Job Vacancies Across Canada
Employers across all sectors in Canada sought to fill nearly one million vacant positions in the second quarter, the highest quarterly number on record. Vacancies were up 4.7% from the first quarter and 42.3% higher than in the second quarter of 2021. The job vacancy rate was 5.7% in the second quarter, also an all-time high. Since the first quarter of 2020, growth in labour demand (+4.2%) has exceeded growth in payroll employment (+1.7%), resulting in record-high job vacancies.
Offered wages increase less than Consumer Price Index
The record-high number of job vacancies in recent months has focused attention on the extent to which unmet labour demand was associated with higher wages. While the Labour Force Survey (LFS) provides information on employees’ salaries, the Job Vacancy and Wage Survey (JVWS) includes information on offered wages associated with vacant positions. Overall, the average offered hourly wages increased 5.3% to $24.05 in the second quarter on a year-over-year basis. Over the same period, the average hourly wages of all employees (measured in the LFS) rose 4.1%. The Consumer Price Index (CPI) increased by 7.5% in the second quarter, compared with the second quarter of 2021.
Job vacancies up in six provinces
On a seasonally adjusted basis, job vacancies rose in six provinces from the first quarter to the second quarter: Ontario (+6.6%), Nova Scotia (+6%), British Columbia (+5.6%), Manitoba (+5.2%), Alberta (+4.4%) and Quebec (+2.4%). The number of vacancies decreased in New Brunswick (-6.1%) and was little changed in the remaining provinces.
Across the economic regions with more than 10,000 vacant positions in the second quarter, the most significant percentage increases in job vacancies from the first quarter were recorded in Banff-Jasper-Rocky Mountain House and Athabasca-Grande Prairie-Peace River (+16.6%) in Alberta; Ottawa (+13.1%) in Ontario; and Winnipeg (+10.8%) in Manitoba.

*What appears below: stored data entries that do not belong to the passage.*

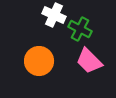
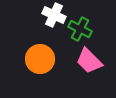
orange circle: moved 1 px right, 2 px up
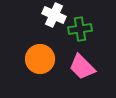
green cross: rotated 35 degrees counterclockwise
pink trapezoid: moved 7 px left, 6 px down
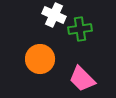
pink trapezoid: moved 12 px down
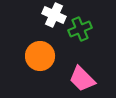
green cross: rotated 15 degrees counterclockwise
orange circle: moved 3 px up
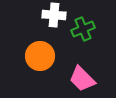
white cross: rotated 20 degrees counterclockwise
green cross: moved 3 px right
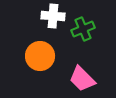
white cross: moved 1 px left, 1 px down
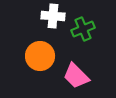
pink trapezoid: moved 6 px left, 3 px up
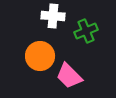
green cross: moved 3 px right, 2 px down
pink trapezoid: moved 7 px left
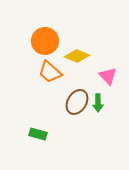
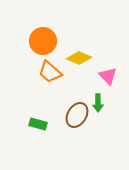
orange circle: moved 2 px left
yellow diamond: moved 2 px right, 2 px down
brown ellipse: moved 13 px down
green rectangle: moved 10 px up
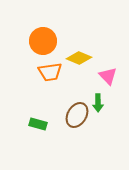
orange trapezoid: rotated 50 degrees counterclockwise
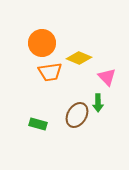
orange circle: moved 1 px left, 2 px down
pink triangle: moved 1 px left, 1 px down
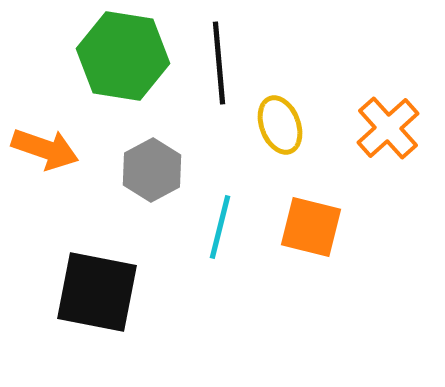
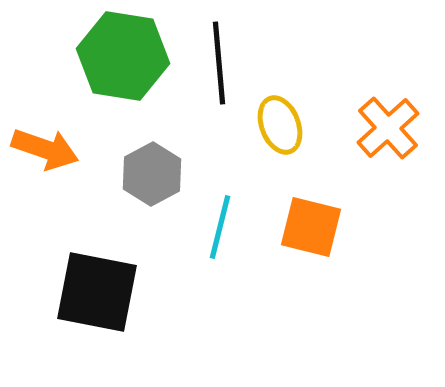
gray hexagon: moved 4 px down
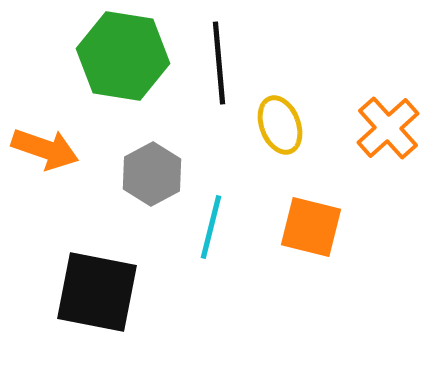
cyan line: moved 9 px left
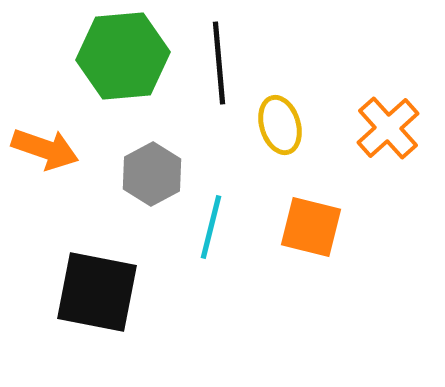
green hexagon: rotated 14 degrees counterclockwise
yellow ellipse: rotated 4 degrees clockwise
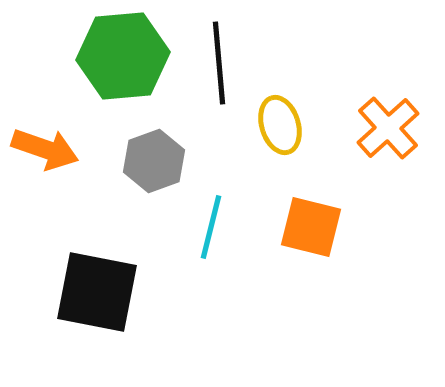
gray hexagon: moved 2 px right, 13 px up; rotated 8 degrees clockwise
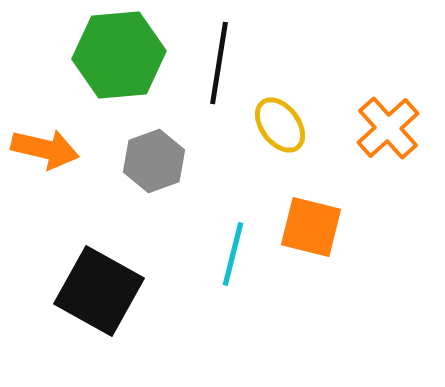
green hexagon: moved 4 px left, 1 px up
black line: rotated 14 degrees clockwise
yellow ellipse: rotated 20 degrees counterclockwise
orange arrow: rotated 6 degrees counterclockwise
cyan line: moved 22 px right, 27 px down
black square: moved 2 px right, 1 px up; rotated 18 degrees clockwise
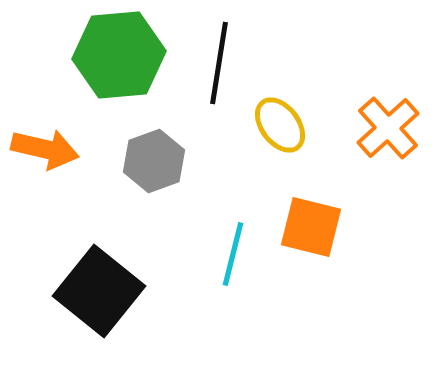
black square: rotated 10 degrees clockwise
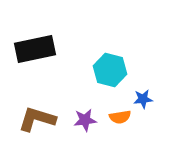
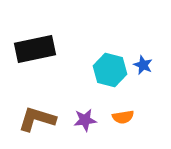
blue star: moved 34 px up; rotated 30 degrees clockwise
orange semicircle: moved 3 px right
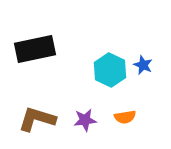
cyan hexagon: rotated 12 degrees clockwise
orange semicircle: moved 2 px right
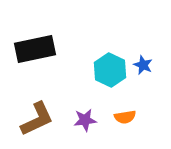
brown L-shape: rotated 138 degrees clockwise
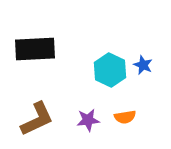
black rectangle: rotated 9 degrees clockwise
purple star: moved 3 px right
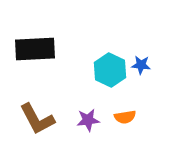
blue star: moved 2 px left; rotated 18 degrees counterclockwise
brown L-shape: rotated 87 degrees clockwise
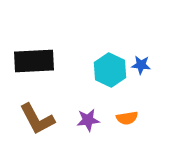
black rectangle: moved 1 px left, 12 px down
orange semicircle: moved 2 px right, 1 px down
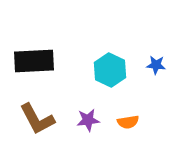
blue star: moved 15 px right
orange semicircle: moved 1 px right, 4 px down
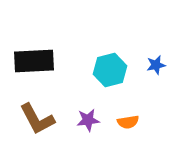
blue star: rotated 18 degrees counterclockwise
cyan hexagon: rotated 20 degrees clockwise
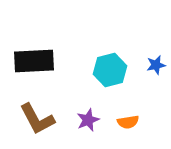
purple star: rotated 15 degrees counterclockwise
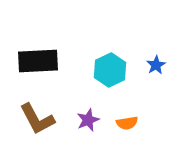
black rectangle: moved 4 px right
blue star: rotated 18 degrees counterclockwise
cyan hexagon: rotated 12 degrees counterclockwise
orange semicircle: moved 1 px left, 1 px down
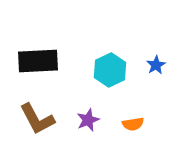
orange semicircle: moved 6 px right, 1 px down
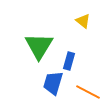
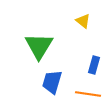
blue rectangle: moved 25 px right, 4 px down
blue trapezoid: moved 1 px left, 1 px up
orange line: moved 2 px down; rotated 20 degrees counterclockwise
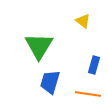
blue trapezoid: moved 2 px left
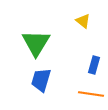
green triangle: moved 3 px left, 3 px up
blue trapezoid: moved 9 px left, 2 px up
orange line: moved 3 px right
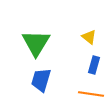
yellow triangle: moved 6 px right, 16 px down
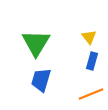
yellow triangle: rotated 14 degrees clockwise
blue rectangle: moved 2 px left, 4 px up
orange line: rotated 30 degrees counterclockwise
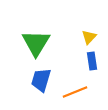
yellow triangle: rotated 21 degrees clockwise
blue rectangle: rotated 24 degrees counterclockwise
orange line: moved 16 px left, 2 px up
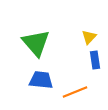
green triangle: rotated 12 degrees counterclockwise
blue rectangle: moved 3 px right, 1 px up
blue trapezoid: rotated 80 degrees clockwise
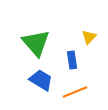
blue rectangle: moved 23 px left
blue trapezoid: rotated 25 degrees clockwise
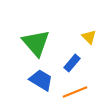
yellow triangle: rotated 28 degrees counterclockwise
blue rectangle: moved 3 px down; rotated 48 degrees clockwise
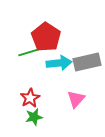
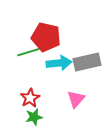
red pentagon: rotated 20 degrees counterclockwise
green line: moved 1 px left
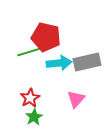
green star: rotated 18 degrees counterclockwise
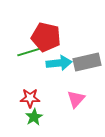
red star: rotated 30 degrees clockwise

There was an average of 1.1 unemployed people for each job vacancy in the second quarter, down from 1.3 in the first quarter. While there was less than one unemployed person for every job vacancy in the second quarter of 2022 in Quebec and British Columbia, there were more than three unemployed people for every vacant job in Newfoundland and Labrador. A lower ratio indicates a tighter labour market and possible labour shortages.
Job vacancies little changed in manufacturing
On a seasonally adjusted basis, the number of job vacancies in the second quarter in manufacturing was little changed from its respective record high of the previous quarter. Together with healthcare, social assistance, accommodation, and food services, these sectors represented 56.9% of all job vacancies in Canada in the second quarter.
Labour market tightness continues to pose hiring challenges
The ratio of new hires to job vacancies can be used as an indicator of the difficulties faced by employers in filling vacant positions, with a lower ratio suggesting a greater degree of difficulty and a lengthier hiring process. Employers faced significant hiring challenges during the second quarter, with 44 newly hired employees for every 100 vacancies. In comparison, 113 new hires for every 100 vacancies in the second quarter of 2016.